South African Journalist Nontobeko Sibisi Pulled Off Air For Dressing “Too African”

South African Journalist Nontobeko Sibisi Pulled Off Air For Dressing Too African
Apartheid did not die in South Africa.

AFRICANGLOBE – There has been an outcry on social media after a broadcast journalist alleged that a story was canned because she was filmed wearing a headscarf.

Nontobeko Sibisi, who is an arts and entertainment reporter for eNCA, directed damning accusations towards its management after she wore a headscarf, or doek, in the video on Africa Day.

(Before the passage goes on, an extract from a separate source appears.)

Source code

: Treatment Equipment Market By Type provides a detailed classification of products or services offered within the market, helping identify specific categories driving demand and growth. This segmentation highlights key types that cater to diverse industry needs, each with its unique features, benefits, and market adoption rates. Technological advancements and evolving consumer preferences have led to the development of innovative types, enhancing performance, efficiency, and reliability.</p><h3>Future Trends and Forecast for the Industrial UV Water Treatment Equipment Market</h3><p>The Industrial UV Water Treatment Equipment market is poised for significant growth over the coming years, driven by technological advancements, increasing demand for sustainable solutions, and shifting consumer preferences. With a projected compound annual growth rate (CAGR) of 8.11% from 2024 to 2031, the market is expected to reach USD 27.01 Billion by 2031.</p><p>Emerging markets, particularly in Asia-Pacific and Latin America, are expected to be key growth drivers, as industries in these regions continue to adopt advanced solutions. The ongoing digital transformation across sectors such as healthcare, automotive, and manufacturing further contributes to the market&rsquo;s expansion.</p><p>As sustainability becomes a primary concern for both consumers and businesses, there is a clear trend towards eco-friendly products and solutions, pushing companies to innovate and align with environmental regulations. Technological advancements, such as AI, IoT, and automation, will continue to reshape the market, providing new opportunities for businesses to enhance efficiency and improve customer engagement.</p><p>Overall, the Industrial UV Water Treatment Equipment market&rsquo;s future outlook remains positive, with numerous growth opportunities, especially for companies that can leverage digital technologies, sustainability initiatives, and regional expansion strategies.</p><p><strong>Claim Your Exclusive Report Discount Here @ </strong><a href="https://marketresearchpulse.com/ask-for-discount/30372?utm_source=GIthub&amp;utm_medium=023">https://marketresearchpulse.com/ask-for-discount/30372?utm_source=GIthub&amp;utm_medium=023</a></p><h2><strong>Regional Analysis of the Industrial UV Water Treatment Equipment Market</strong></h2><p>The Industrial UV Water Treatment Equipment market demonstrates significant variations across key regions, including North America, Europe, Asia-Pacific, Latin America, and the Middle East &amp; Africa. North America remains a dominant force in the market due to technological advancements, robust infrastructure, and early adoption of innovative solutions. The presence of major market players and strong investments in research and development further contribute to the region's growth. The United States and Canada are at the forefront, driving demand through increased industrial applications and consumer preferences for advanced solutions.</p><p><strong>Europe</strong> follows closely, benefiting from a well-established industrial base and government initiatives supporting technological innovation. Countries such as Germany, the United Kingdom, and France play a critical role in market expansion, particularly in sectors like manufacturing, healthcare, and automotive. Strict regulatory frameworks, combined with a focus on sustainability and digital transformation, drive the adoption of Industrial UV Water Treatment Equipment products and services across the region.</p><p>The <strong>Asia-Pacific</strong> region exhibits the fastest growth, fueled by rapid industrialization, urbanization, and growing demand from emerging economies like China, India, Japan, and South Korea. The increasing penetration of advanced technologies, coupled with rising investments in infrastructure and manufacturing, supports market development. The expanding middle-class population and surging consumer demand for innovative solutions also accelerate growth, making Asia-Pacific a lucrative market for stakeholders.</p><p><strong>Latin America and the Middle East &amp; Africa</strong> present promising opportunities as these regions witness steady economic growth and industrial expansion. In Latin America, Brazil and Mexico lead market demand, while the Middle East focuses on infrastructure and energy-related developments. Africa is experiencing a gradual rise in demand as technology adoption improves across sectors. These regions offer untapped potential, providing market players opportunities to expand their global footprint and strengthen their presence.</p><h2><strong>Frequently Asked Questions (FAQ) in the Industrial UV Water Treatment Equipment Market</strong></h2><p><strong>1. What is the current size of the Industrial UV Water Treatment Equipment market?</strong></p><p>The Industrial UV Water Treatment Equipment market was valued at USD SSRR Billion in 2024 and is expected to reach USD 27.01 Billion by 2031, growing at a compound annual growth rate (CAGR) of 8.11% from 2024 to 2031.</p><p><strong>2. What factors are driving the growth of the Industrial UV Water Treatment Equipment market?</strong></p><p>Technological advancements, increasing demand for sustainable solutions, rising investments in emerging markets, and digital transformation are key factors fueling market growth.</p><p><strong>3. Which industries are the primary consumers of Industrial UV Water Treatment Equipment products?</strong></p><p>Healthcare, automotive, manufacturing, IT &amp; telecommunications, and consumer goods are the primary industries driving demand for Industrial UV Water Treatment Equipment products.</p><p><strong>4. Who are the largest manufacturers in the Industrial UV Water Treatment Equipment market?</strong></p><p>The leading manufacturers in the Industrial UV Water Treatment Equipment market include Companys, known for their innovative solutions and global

In a candid email sent to her colleagues, Sibisi expressed her disappointment at the “unjustifiable injustice” and the manner in which her story was taken off-air.

She referred to the video as: “A story on an African cross-border music collaboration of four musicians from Nigeria, Zimbabwe and South Africa. Their music is a rare sound merging traditional instruments and modern-day electric sounds.”

Sibisi, who was not speaking to the media, called the segment “the perfect African story of African collaborations during Africa Month shot during Africa Day”.

“Now because for nine seconds of an about three-minute piece I appear wearing a doek, the story was taken off air without my knowledge. I was not spoken too, disciplined, reprimanded or emailed regarding this grave action. I was informed of this decision by a subeditor in passing.”

South African Journalist Nontobeko Sibisi Pulled Off Air For Dressing Too African
South Africans have failed to take their media and economy out of the hands of white settlers and they continue to pay the price for it.

In the leaked email, various colleagues responded to Sibisi stating their support for her and the need to address the severity of such an act.

In an interview, Anton Harber, editor-in-chief for eNCA said that there were no issues with Sibisi wearing a doek and that the segment had been aired.

“It ran repeatedly and there was absolutely no issue with the reporter wearing headgear on Africa Day,” Harber said.

According to Harber, the member of staff who had pulled the story was out of the country and he was unable to seek clarity on the reasoning behind the decision to pull Sibisi’s story from air.

There has been a greater narrative derived from this, resulting in the need for newsrooms to diversify and acknowledge cultural dress forms without victimising their journalists.